Exercise goal: Print the data once more, exactly as given. Drop the pictures.

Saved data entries

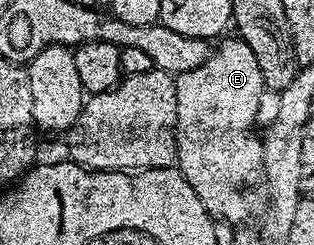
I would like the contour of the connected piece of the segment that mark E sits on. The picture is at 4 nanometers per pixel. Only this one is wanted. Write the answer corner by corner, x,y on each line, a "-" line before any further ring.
231,36
227,42
219,41
217,45
213,47
210,51
210,55
206,57
204,62
200,64
198,68
192,68
190,72
184,72
183,74
177,75
174,79
174,87
176,88
176,116
178,117
178,157
176,159
176,166
177,169
182,173
186,179
189,180
190,186
193,187
194,191
196,192
198,199
204,204
204,208
209,212
211,219
219,220
218,218
223,218
226,222
242,222
238,224
246,224
250,217
253,216
254,213
257,212
258,209
263,209
264,206
264,187
266,186
266,164
264,162
264,152
262,151
262,140
259,134
259,131
256,129
256,120
257,120
257,110
260,104
260,100
264,97
264,90
262,90
262,78
264,78
264,72
260,68
260,64
256,64
256,56
252,56
252,48
248,48
248,44
244,44
241,38
237,36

Exercise solution:
I would like the contour of the connected piece of the segment that mark E sits on. The picture is at 4 nanometers per pixel. Only this one is wanted. Write the answer corner by corner, x,y on each line, a "-" line before any further ring.
231,36
227,42
219,41
217,45
213,47
210,51
210,55
206,57
204,62
200,64
198,68
192,68
190,72
184,72
183,74
177,75
174,79
174,87
176,88
176,116
178,117
178,157
176,159
176,166
177,169
182,173
186,179
189,180
190,186
193,187
194,191
196,192
198,199
204,204
204,208
209,212
211,219
219,220
218,218
223,218
226,222
242,222
238,224
246,224
250,217
253,216
254,213
257,212
258,209
263,209
264,206
264,187
266,186
266,164
264,162
264,152
262,151
262,140
259,134
259,131
256,129
256,120
257,120
257,110
260,104
260,100
264,97
264,90
262,90
262,78
264,78
264,72
260,68
260,64
256,64
256,56
252,56
252,48
248,48
248,44
244,44
241,38
237,36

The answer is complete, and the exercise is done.